Kobe Bryant is dead.
The moment that reality set in was something that anyone old enough to comprehend its significance will never forget. Few athletes transcend the sport that they play, and “The Black Mamba” was certainly one who fell into that category. At just 17, Bryant made his NBA debut under a microscope, because of his controversial decision to say “thanks, but no thanks” to college and test himself at the highest level when he was barely old enough to drive a car.
You know the rest of the story. Bryant became one of the greatest basketball players ever, and did it by instilling the “mamba mentality,” which did not allow Bryant to accept being anything less than the best in the world at his profession.
What we tend to overlook about the mamba mentality is that it can apply to pretty much anywhere in life. When we think of this mindset, we think of athletes and their obsession with their craft. The truth is, however, whether a person is a CEO of a major company or an intern whose main responsibilities include getting Mr. Anderson his morning coffee, instilling the mamba mentality could be life changing.
Kobe Bryant is a perfect example of a person making the most of the talents God gave them. Kobe was gifted, and he knew he was gifted. And still, his work ethic exceeded his natural talent, and that, above all else, is what people will think of when Bryant’s name is brought up in conversation.
The danger in instilling the mamba mentality lies in the possibility of a man or woman becoming consumed by their work, and as a result, not making time for anything else. Yet somehow, Kobe made time to be there for his four children, one of which, 13-year-old Gianna, died with her dad in a helicopter crash Sunday morning.
It was clear that even after Bryant left the game of basketball, his impact on the world was just beginning. The mamba mentality was going to apply to other areas of Kobe’s life for years and years after he played his last game, and even lead him to winning an Oscar for his animated short film “Dear Basketball” in 2018.

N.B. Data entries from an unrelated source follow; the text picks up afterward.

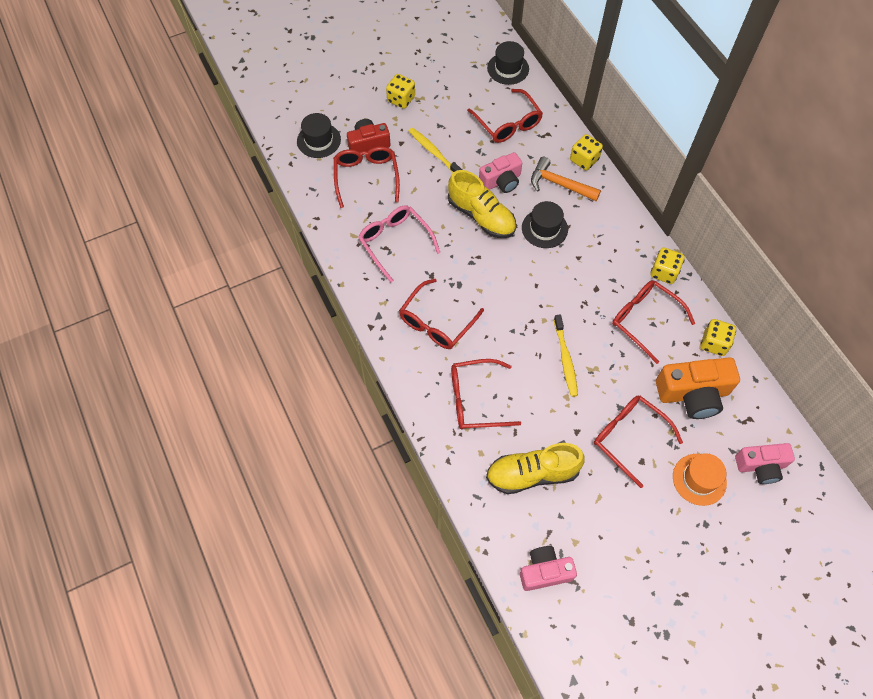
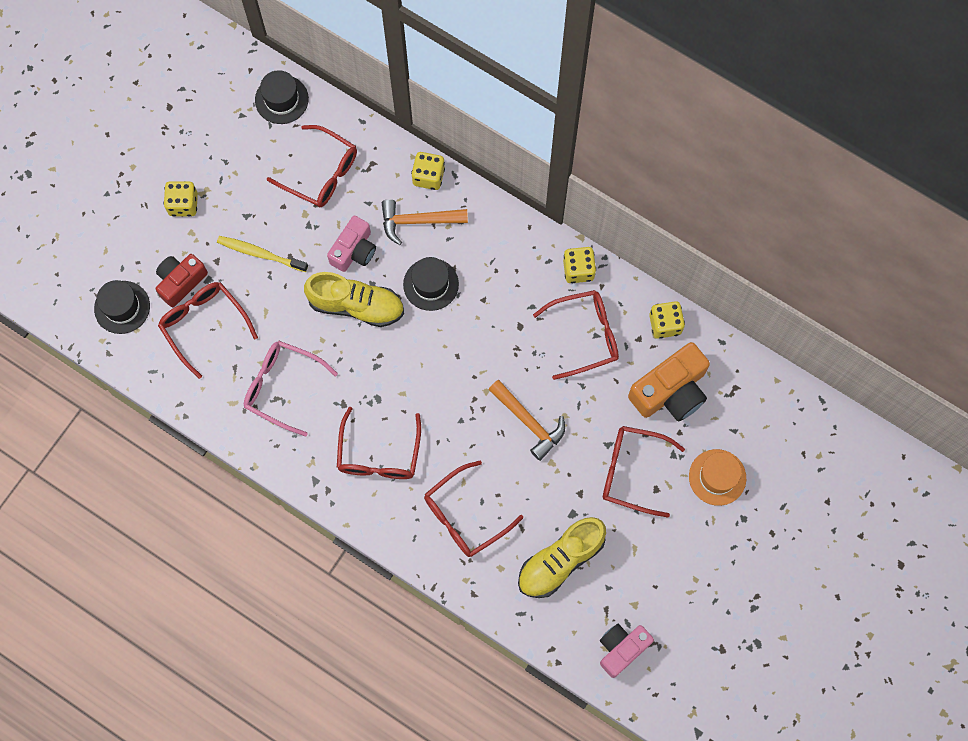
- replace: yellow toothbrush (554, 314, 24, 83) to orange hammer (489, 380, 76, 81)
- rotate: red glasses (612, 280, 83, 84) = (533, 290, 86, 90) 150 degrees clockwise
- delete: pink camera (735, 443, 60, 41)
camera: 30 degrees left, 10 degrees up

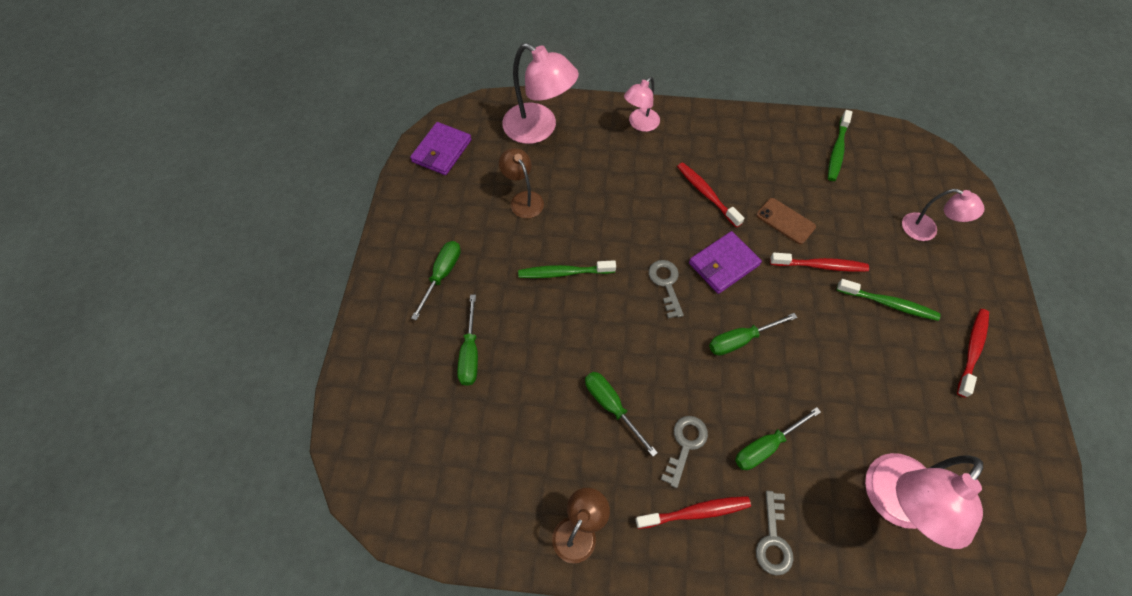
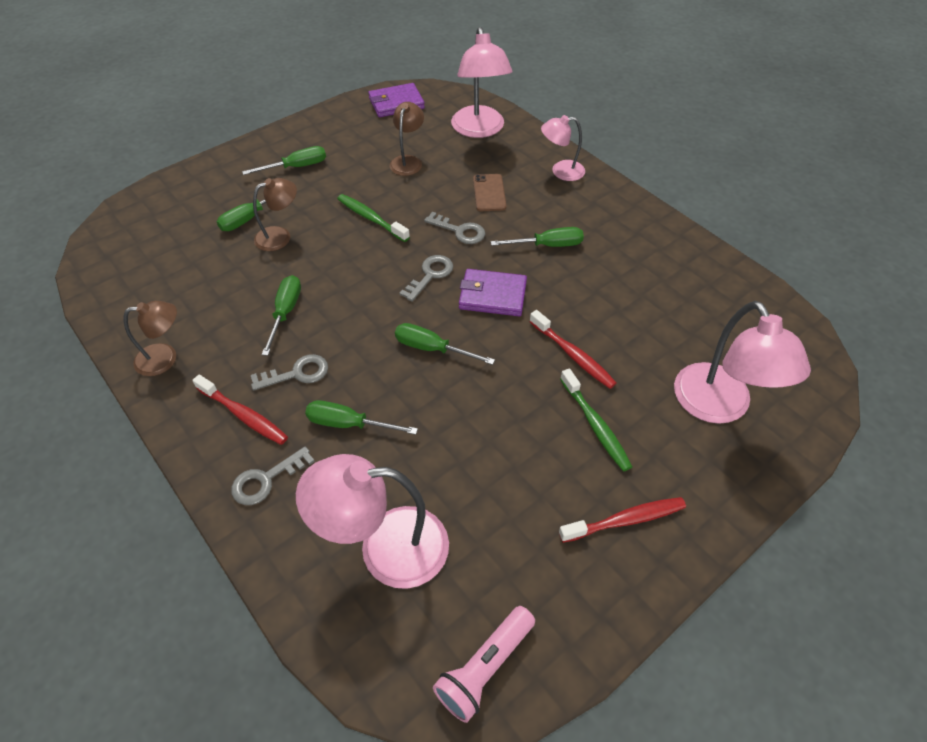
- insert: brown lamp (253, 178, 44, 73)
- insert: grey key (424, 212, 61, 32)
- insert: pink flashlight (433, 606, 102, 117)
- move: brown phone (756, 198, 60, 46) to (473, 174, 34, 37)
- replace: red toothbrush (677, 162, 67, 66) to green screwdriver (491, 227, 93, 20)
- resize: pink lamp (902, 189, 83, 52) = (674, 301, 137, 123) x1.73
- delete: green toothbrush (828, 110, 24, 71)
camera: 45 degrees right, 10 degrees down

Bryant’s death is possibly the most tragic sports story in years. The silver lining, however, is that every one of us has the ability to honor Bryant by instilling the mindset that he made famous into whatever we’re doing in life. Whether it be in school, work or any other aspect of life, the mamba mentality isn’t exclusive to basketball or even sports. Kobe Bryant wasn’t the first to have this mindset, but he made it famous. If we take our work seriously enough to strive to be the best at it, the mamba mentality will live on well after Kobe left us.